How-to and troubleshooting FAQs: https://galaxyproject.org/support/
Thanks, Jen, Galaxy team
I'm using the computeMatrix tool in NGS: DeepTools, version 2.5.0.0 and by "genes being left out", I mean that the tool is deciding, for one reason or another, to skip some of the genes and leave them out of the computeMatrix output. The settings are as shown:
computeMatrix has two main output options reference-point
The reference point for the plotting beginning of region (e.g. TSS)
Discard any values after the region end False
Distance upstream of the start site of the regions defined in the region file 1000
Distance downstream of the end site of the given regions 1000
Show advanced output settings yes
Save the matrix of values underlying the heatmap True
Save the regions after skipping zeros or min/max threshold values False
Show advanced options yes
Length, in bases, of non-overlapping bins used for averaging the score over the regions length 50
Sort regions maintain the same ordering as the input files
Method used for sorting mean
Define the type of statistic that should be displayed. mean
Convert missing values to 0? True
Skip zeros False
Minimum threshold Not available.
Maximum threshold Not available.
Scaling factor Not available.
Use a metagene model False
trascript designator transcript
exon designator exon
transcriptID key designator transcript_id
Blacklisted regions in BED/GTF format
Job Resource Parameters no
The full message in the info box is as shown:
Skipping uc009skg.1, due to being absent in the computeMatrix output.
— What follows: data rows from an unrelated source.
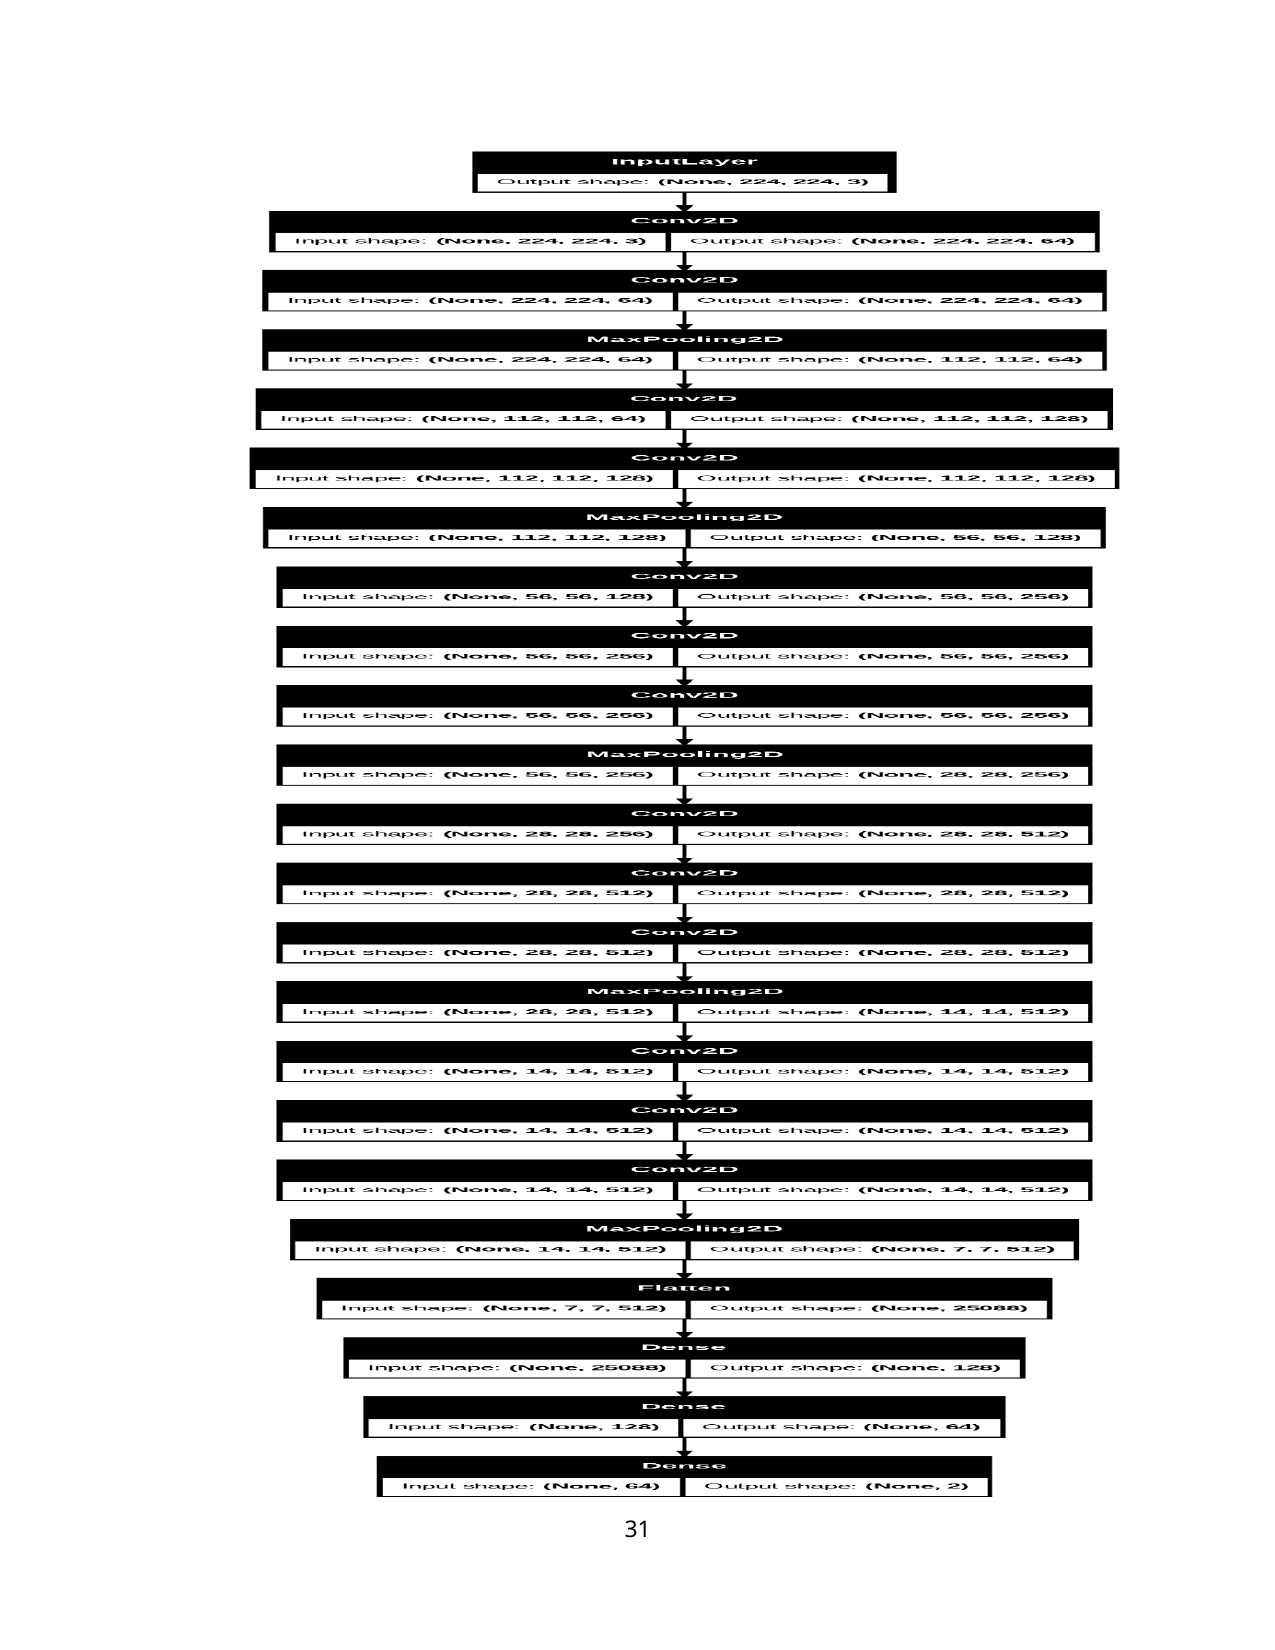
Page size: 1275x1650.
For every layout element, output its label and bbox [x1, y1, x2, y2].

picture [243, 150, 1125, 1499]
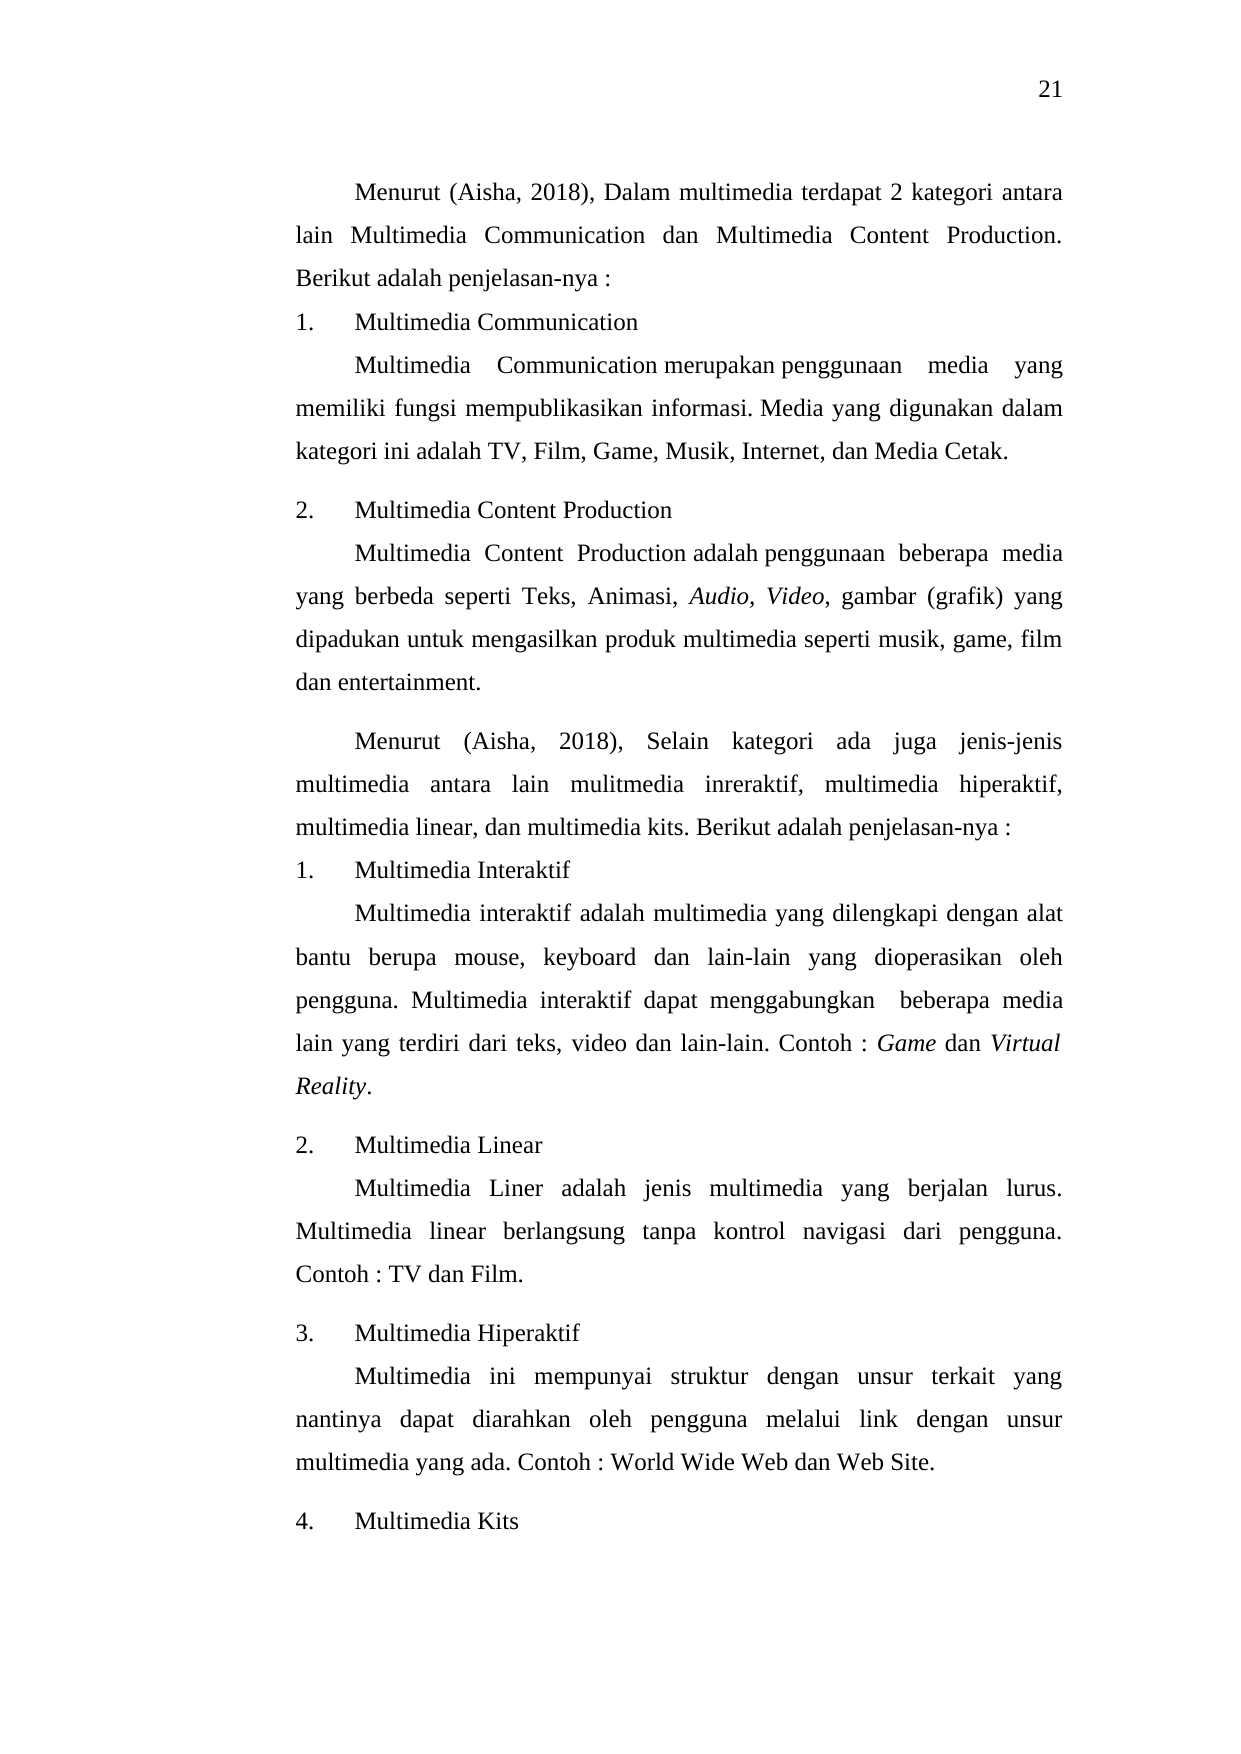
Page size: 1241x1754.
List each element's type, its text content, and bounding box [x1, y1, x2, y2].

list Multimedia Liner adalah jenis multimedia yang berjalan lurus. Multimedia linear berlangsung tanpa kontrol navigasi dari pengguna. Contoh : TV dan Film. [295, 1173, 1063, 1288]
list Multimedia interaktif adalah multimedia yang dilengkapi dengan alat bantu berupa mouse, keyboard dan lain-lain yang dioperasikan oleh pengguna. Multimedia interaktif dapat menggabungkan beberapa media lain yang terdiri dari teks, video dan lain-lain. Contoh : Game dan Virtual Reality. [295, 898, 1063, 1100]
list Multimedia Hiperaktif [295, 1318, 1063, 1347]
list Multimedia Content Production adalah penggunaan beberapa media yang berbeda seperti Teks, Animasi, Audio, Video, gambar (grafik) yang dipadukan untuk mengasilkan produk multimedia seperti musik, game, film dan entertainment. [295, 538, 1063, 696]
list Multimedia Content Production [295, 495, 1063, 523]
list Multimedia Kits [295, 1506, 1063, 1535]
list Multimedia Linear [295, 1130, 1063, 1158]
text Menurut , Dalam multimedia terdapat 2 kategori antara lain Multimedia Communication dan Multimedia Content Production. Berikut adalah penjelasan-nya : [295, 177, 1063, 292]
list Multimedia Interaktif [295, 855, 1063, 884]
list Menurut , Selain kategori ada juga jenis-jenis multimedia antara lain mulitmedia inreraktif, multimedia hiperaktif, multimedia linear, dan multimedia kits. Berikut adalah penjelasan-nya : [295, 726, 1063, 841]
list Multimedia ini mempunyai struktur dengan unsur terkait yang nantinya dapat diarahkan oleh pengguna melalui link dengan unsur multimedia yang ada. Contoh : World Wide Web dan Web Site. [295, 1361, 1063, 1476]
list Multimedia Communication [295, 307, 1063, 335]
list Multimedia Communication merupakan penggunaan media yang memiliki fungsi mempublikasikan informasi. Media yang digunakan dalam kategori ini adalah TV, Film, Game, Musik, Internet, dan Media Cetak. [295, 350, 1063, 465]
Skipping uc009skh.1, due to being absent in the computeMatrix output. Skipping uc029xhh.1, due to being absent in the computeMatrix output. Skipping uc029xhi.1, due to being absent in
Either fixing the skipping issue or even just getting a complete list of the skipped ones would effectively fix the problem I'm having. I'm fairly certain the problem isn't with how the data is prepared, as I have run this through with different sets and with smaller sets and it was fine before. Thanks for looking into this, and feel free to ask if you need any more clarification. When I get time I'll see if I can't figure it out myself.
My initial guess is that the skipped transcripts (genes) map to places not represented in the bigwig score data. The bigWig was created from a BAM that was mapped to the mm10 primary autosomes + chrX, chrY, and chrM (an uploaded BAM, but the BAM headers are a match for mm10, so I don't think there is a genome mismatch problem).
The mm10 UCSC genes track includes transcripts that map to haplotypes and unmapped (the full genome). These are probably what is being skipped.
I'll be checking for that (there are not that many skipped so this makes sense) -- but also please continue to check/troubleshoot your way & considering this info.